▸ Description of the task:
Would you retype the line that contains "Page size: 1275x1650." and all lines following it to the end of the entries below, exactly and without pictures?

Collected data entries
Content starts

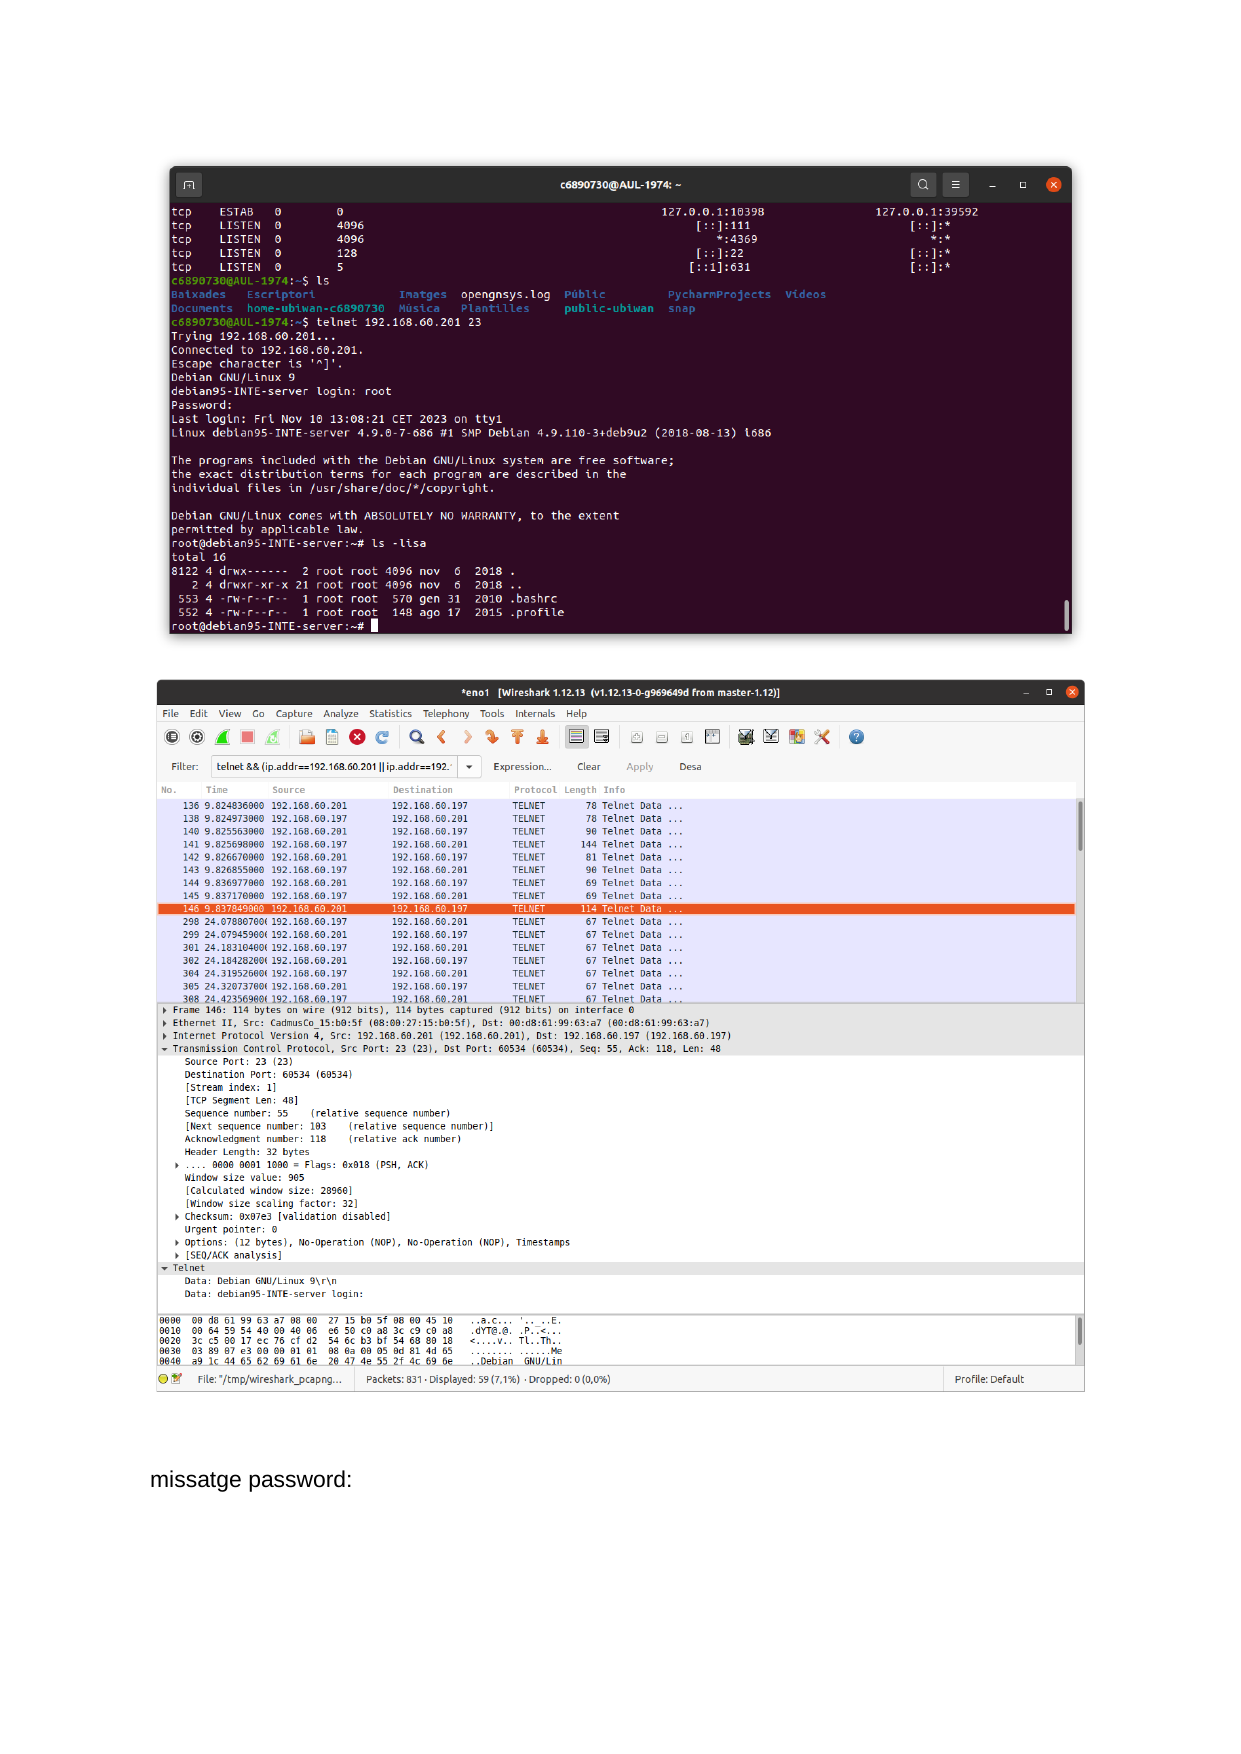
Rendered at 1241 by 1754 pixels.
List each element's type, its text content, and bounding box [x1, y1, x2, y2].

text missatge password: [150, 1466, 1090, 1492]
picture [150, 675, 1091, 1398]
picture [150, 150, 1091, 655]
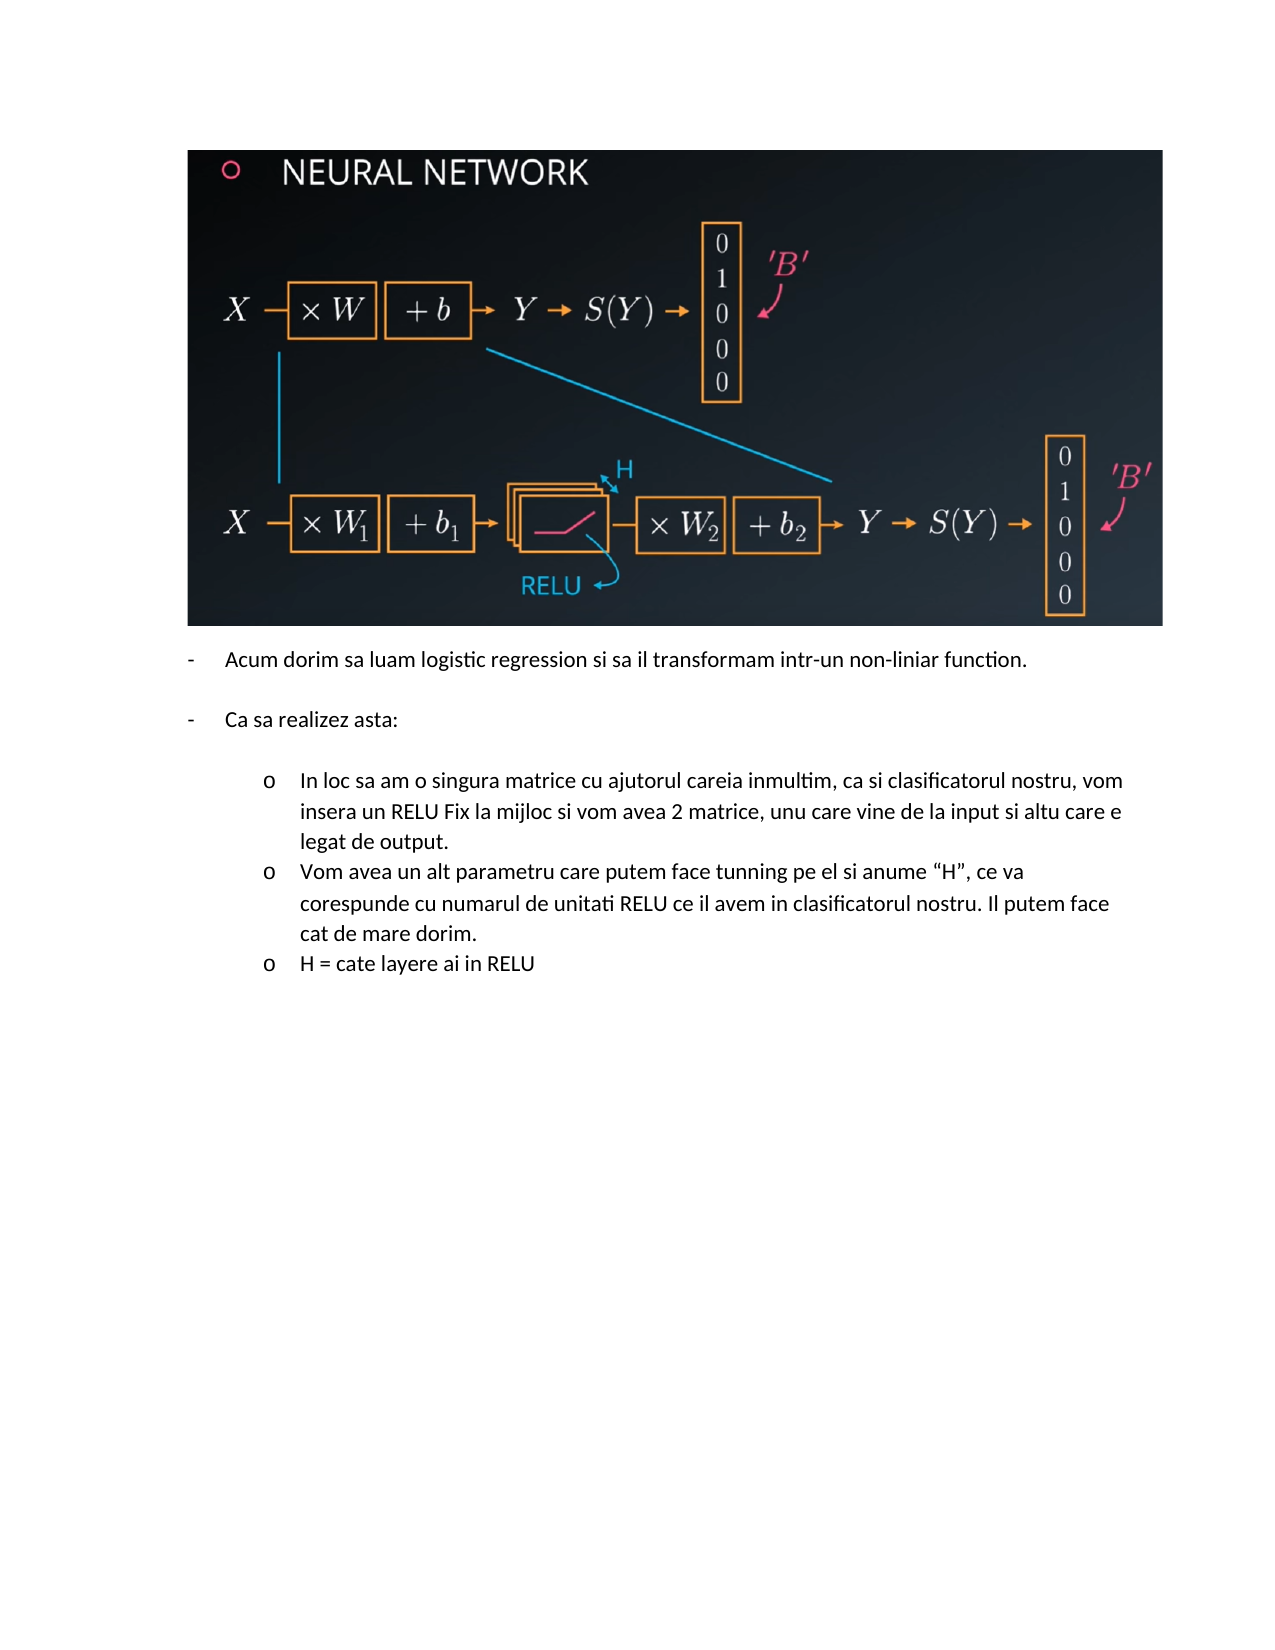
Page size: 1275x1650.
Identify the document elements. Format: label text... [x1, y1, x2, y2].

list Ca sa realizez asta: [187, 705, 1125, 733]
list Vom avea un alt parametru care putem face tunning pe el si anume “H”, ce va corespunde cu numarul de unitati RELU ce il avem in clasificatorul nostru. Il putem face cat de mare dorim. [262, 857, 1125, 947]
list H = cate layere ai in RELU [262, 949, 1125, 978]
picture [187, 150, 1163, 626]
list In loc sa am o singura matrice cu ajutorul careia inmultim, ca si clasificatorul nostru, vom insera un RELU Fix la mijloc si vom avea 2 matrice, unu care vine de la input si altu care e legat de output. [262, 766, 1125, 855]
list Acum dorim sa luam logistic regression si sa il transformam intr-un non-liniar function. [187, 645, 1125, 673]
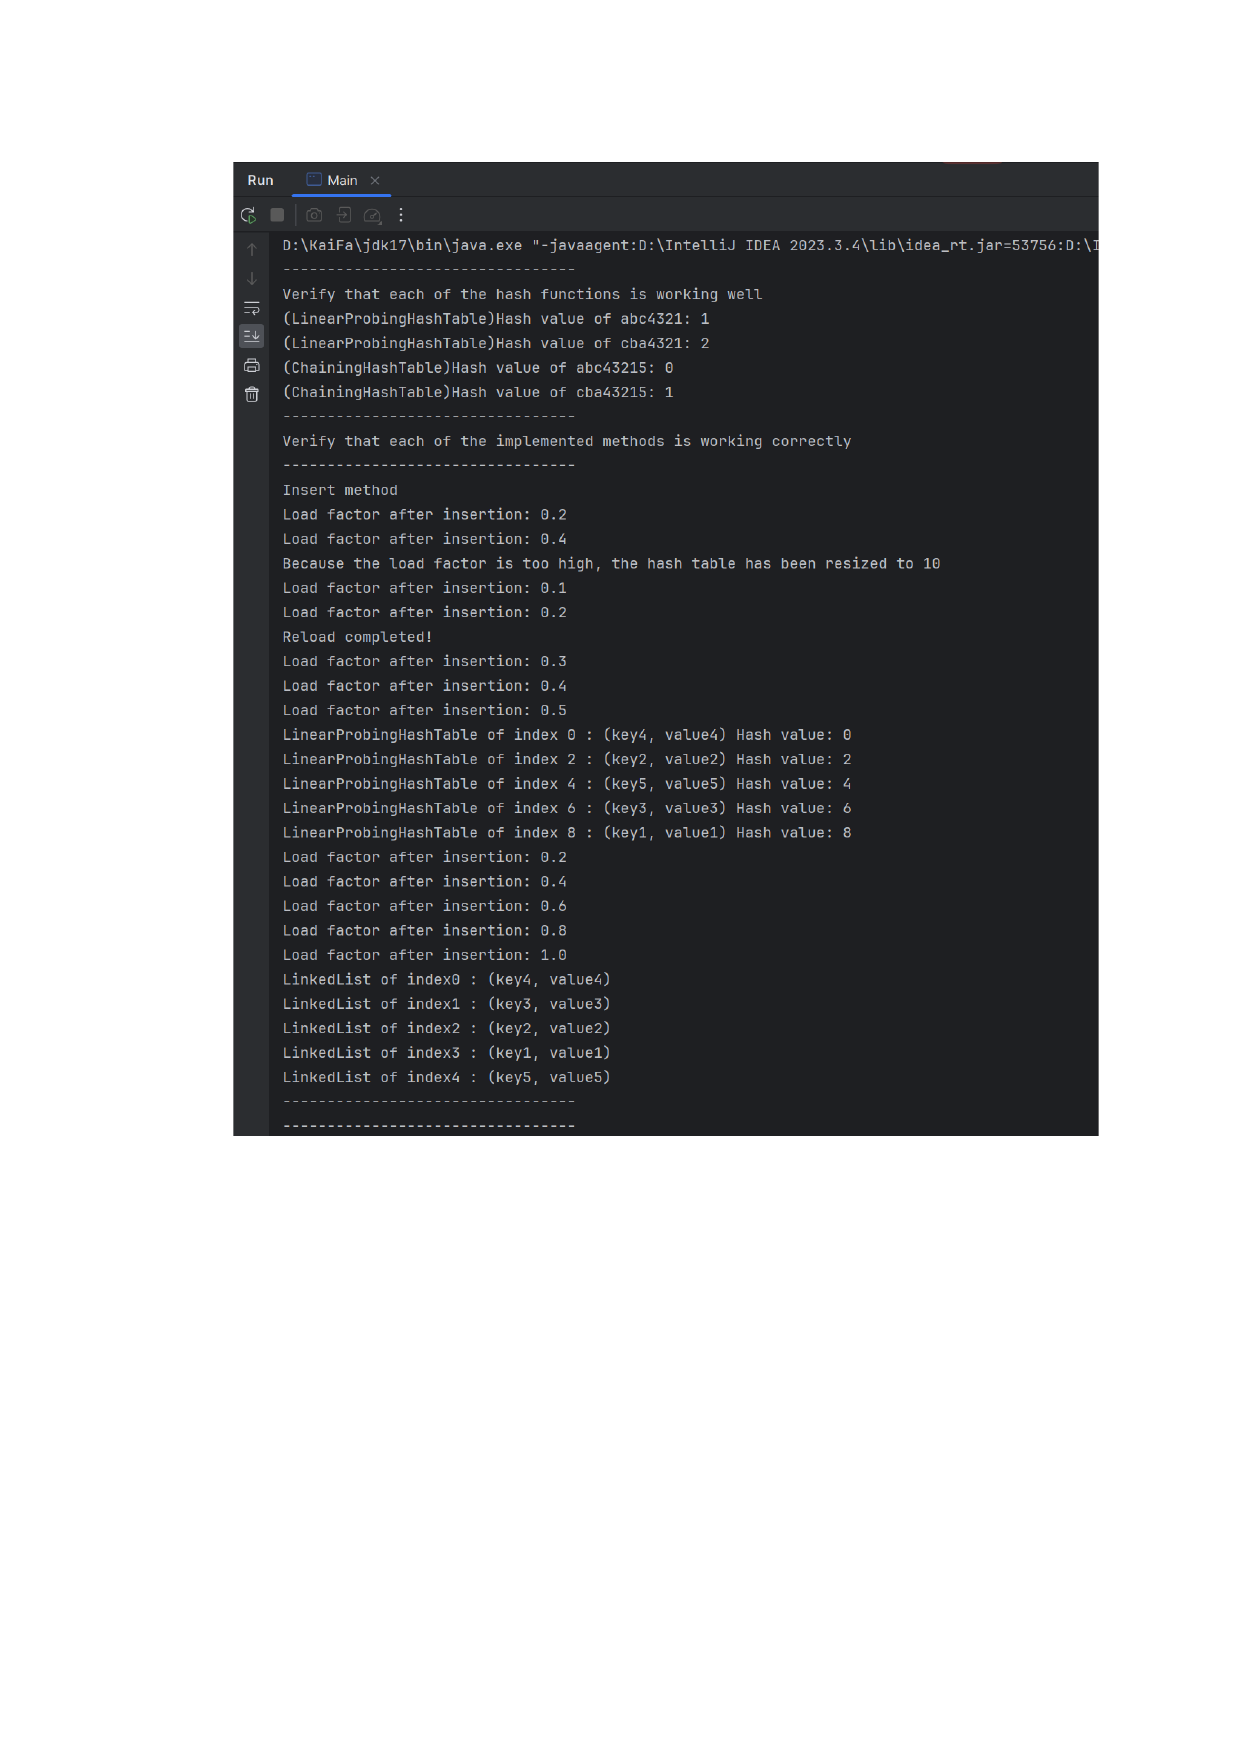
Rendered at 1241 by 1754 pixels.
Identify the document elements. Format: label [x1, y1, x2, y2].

Content ends

▸ Exercise output:
Page size: 1275x1650.
Identify the document elements. Format: label text... [x1, y1, x2, y2].

list Ca sa realizez asta: [187, 705, 1125, 733]
list Vom avea un alt parametru care putem face tunning pe el si anume “H”, ce va corespunde cu numarul de unitati RELU ce il avem in clasificatorul nostru. Il putem face cat de mare dorim. [262, 857, 1125, 947]
list H = cate layere ai in RELU [262, 949, 1125, 978]
picture [187, 150, 1163, 626]
list In loc sa am o singura matrice cu ajutorul careia inmultim, ca si clasificatorul nostru, vom insera un RELU Fix la mijloc si vom avea 2 matrice, unu care vine de la input si altu care e legat de output. [262, 766, 1125, 855]
list Acum dorim sa luam logistic regression si sa il transformam intr-un non-liniar function. [187, 645, 1125, 673]
Rendered at 1241 by 1754 pixels.
Identify the document elements. Format: label [x1, y1, x2, y2].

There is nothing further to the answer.